Across the road from me is a small wooded area with a stream running through it.  About in the center of the stand of trees is an oak with a large burl at the base.  Every day I drove by and lusted after it.  Normally I wouldn't say that but I think the folks here would understand.  

Late spring it came down, victim of a strong wind and the hollow burl.  I asked the land owner if I could cut it up and his response was "knock yourself out".  Finally got to it this weekend and filled a pallet with future pen and bowl blanks.

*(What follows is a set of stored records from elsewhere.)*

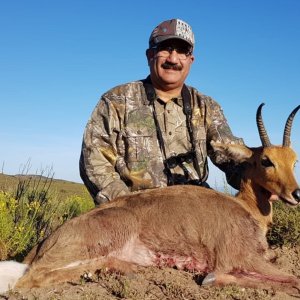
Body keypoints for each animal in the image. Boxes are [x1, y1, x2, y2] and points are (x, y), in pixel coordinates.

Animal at [0, 104, 300, 294]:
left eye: (294, 160)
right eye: (266, 160)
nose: (296, 193)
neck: (246, 208)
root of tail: (42, 243)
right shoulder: (240, 257)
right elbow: (293, 280)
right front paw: (213, 279)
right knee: (29, 280)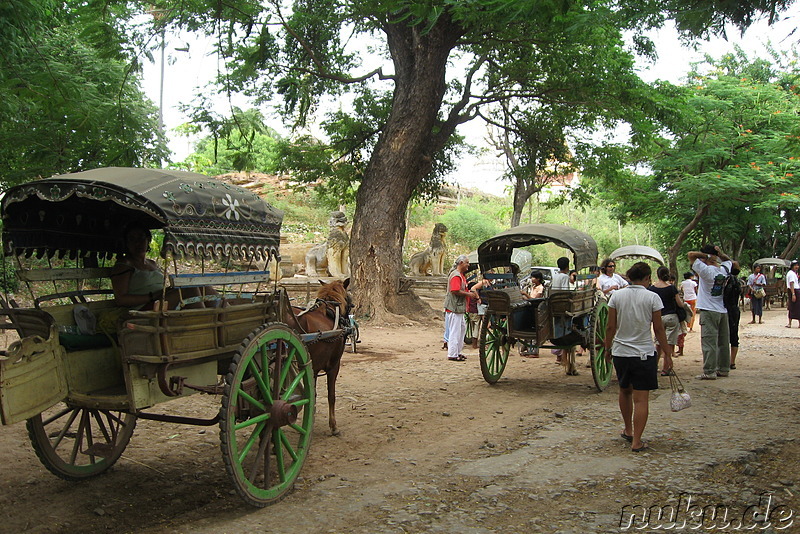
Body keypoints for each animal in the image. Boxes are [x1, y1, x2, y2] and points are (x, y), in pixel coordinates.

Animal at [284, 280, 354, 436]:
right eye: (349, 297)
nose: (353, 306)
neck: (330, 313)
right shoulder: (333, 366)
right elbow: (329, 395)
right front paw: (333, 426)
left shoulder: (312, 368)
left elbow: (312, 394)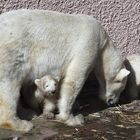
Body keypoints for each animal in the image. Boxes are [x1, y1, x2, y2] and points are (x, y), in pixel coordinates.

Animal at [0, 9, 130, 131]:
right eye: (121, 89)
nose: (113, 102)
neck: (103, 42)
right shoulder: (89, 44)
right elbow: (73, 81)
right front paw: (72, 118)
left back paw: (27, 112)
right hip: (12, 53)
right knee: (9, 86)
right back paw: (21, 124)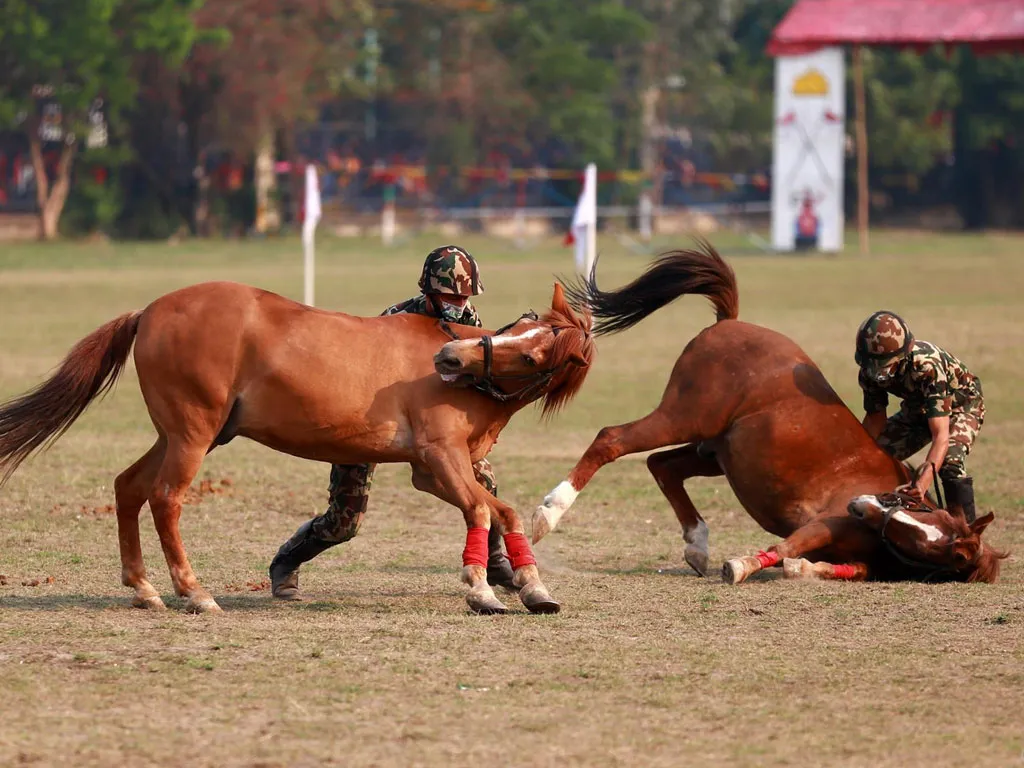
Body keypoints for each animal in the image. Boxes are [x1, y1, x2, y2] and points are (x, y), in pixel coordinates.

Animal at [0, 280, 598, 614]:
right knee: (166, 499)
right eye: (522, 326)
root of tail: (149, 311)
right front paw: (481, 591)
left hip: (180, 436)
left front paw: (531, 586)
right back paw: (194, 593)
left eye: (533, 353)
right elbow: (481, 510)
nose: (447, 359)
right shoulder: (439, 461)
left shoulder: (438, 471)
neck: (472, 384)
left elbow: (505, 512)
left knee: (129, 487)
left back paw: (143, 589)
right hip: (192, 435)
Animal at [532, 243, 1003, 585]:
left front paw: (798, 568)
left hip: (715, 451)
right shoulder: (822, 522)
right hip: (684, 416)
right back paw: (549, 512)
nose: (862, 504)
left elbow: (826, 567)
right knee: (612, 439)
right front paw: (742, 566)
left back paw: (697, 544)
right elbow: (787, 548)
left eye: (936, 534)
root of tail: (730, 321)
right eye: (922, 519)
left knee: (661, 465)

But I just had to take a small piece and open it up to see what was inside.  Now a bit more waiting while it dries.  Finally, an excuse to invest in that stabilization gear.


----------



## Marc (Sep 9, 2013)

I have some Oak Burl and have recently tried stabilizing it.  It looks awesome and turns nice.  My bet?  You will like the results.


----------



## D.Oliver (Sep 9, 2013)

Oh that's going to make some nice turnings. Some guys just have all the luck.....:good:


----------



## turncrazy43 (Sep 9, 2013)

I bet the pens you turn from those burls will be very beautiful. Please post photos of the pens after you have turned them.
_______________________________________
Everyday I'm vertical is a great day


----------



## Glen Schumann (Sep 9, 2013)

Talk about jealous.  Nice haul (literally).


----------



## OZturner (Sep 9, 2013)

Looks like you really "Hit the Mother Load".
Again Patience has proved to be a virtue.
Well done.


----------



## thewishman (Sep 9, 2013)

Congrats! That burl is a winner.


----------